Risultati straordinari
Fortunatamente, non viviamo sotto il totalitarismo, quindi Silvio Berlusconi non sarà trattato come Konstantin Päts. I giudici del Milan possono avere la voglia, ma non hanno la capacità di legare Berlusconi al carrello. Ovviamente non è arrabbiato, anche se ha certamente la capacità di far arrabbiare alcune persone con lui. È un uomo di straordinari risultati, sia nel fare soldi per se stesso che nel salvare l’Italia dal comunismo nel momento cruciale del 1993-1994 in cui il vecchio sistema politico del Paese è crollato. A lui come leader politico italiano farei solo due gravi critiche: avrebbe dovuto fare di più sia per frenare il potere monopolistico dei sindacati sia per rendere sostenibili i fondi pensione. Nonostante questo meriterebbe ampiamente di diventare Presidente dell’Italia. Ho avuto l’opportunità di avere una conversazione seria con Berlusconi una volta, a un piccolo pranzo tenuto in suo onore dal primo ministro islandese David Oddsson a Thingvellir nella primavera del 2002. Si è presentato come un uomo gioioso, piacevole, affascinante, ovviamente abituato a essere al centro dell’attenzione, e nemmeno contrario.
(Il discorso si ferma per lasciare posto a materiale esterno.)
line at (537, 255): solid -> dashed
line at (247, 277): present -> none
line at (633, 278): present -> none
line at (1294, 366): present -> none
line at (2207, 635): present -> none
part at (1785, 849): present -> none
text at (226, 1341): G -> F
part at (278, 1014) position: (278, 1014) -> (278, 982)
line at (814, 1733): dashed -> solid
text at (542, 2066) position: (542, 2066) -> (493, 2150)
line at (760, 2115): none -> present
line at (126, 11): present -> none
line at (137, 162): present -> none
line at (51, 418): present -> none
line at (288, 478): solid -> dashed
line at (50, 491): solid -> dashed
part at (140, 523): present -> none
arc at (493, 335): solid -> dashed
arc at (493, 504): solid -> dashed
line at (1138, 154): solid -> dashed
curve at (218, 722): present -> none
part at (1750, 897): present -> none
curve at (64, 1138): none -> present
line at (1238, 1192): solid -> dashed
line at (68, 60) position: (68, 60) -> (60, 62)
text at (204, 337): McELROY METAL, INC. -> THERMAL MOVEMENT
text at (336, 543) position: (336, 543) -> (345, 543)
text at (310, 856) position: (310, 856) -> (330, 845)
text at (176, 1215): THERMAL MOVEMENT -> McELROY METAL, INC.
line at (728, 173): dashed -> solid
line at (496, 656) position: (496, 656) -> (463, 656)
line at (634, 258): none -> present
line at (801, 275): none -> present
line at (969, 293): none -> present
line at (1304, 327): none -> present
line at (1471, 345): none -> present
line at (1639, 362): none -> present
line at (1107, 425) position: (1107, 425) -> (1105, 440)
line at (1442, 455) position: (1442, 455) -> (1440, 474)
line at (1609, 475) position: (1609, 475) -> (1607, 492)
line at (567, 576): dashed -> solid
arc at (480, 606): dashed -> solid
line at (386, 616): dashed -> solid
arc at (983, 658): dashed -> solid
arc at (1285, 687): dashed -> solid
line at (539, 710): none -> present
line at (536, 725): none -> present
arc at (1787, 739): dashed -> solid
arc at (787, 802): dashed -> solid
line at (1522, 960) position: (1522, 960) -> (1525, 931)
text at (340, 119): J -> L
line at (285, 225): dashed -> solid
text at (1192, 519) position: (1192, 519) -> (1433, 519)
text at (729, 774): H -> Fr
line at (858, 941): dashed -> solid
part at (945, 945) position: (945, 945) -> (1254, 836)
Abbiamo parlato brevemente del suo connazionale Machiavelli, e Berlusconi ha gentilmente firmato la mia copia della sua edizione in italiano de Il principe di Machiavelli. Abbiamo anche discusso di politica italiana e gli ho chiesto perché l’illustre giornalista Indro Montanelli fosse così ostile nei suoi confronti, poiché per lo più condivideva le nostre idee e politiche condivise. L’avevo seguito durante i miei due periodi come Visiting Professor in Italia. “Oh, semplicemente non gli piace che nessun altro occupi un ruolo centrale sul palco, come sono venuto a fare io”, ha detto Berlusconi e ha riso. Temo che questo valga anche per alcuni altri, compresi i non grandi inquisitori di Milano. A differenza di molti altri politici, Berlusconi non è sotto invidia.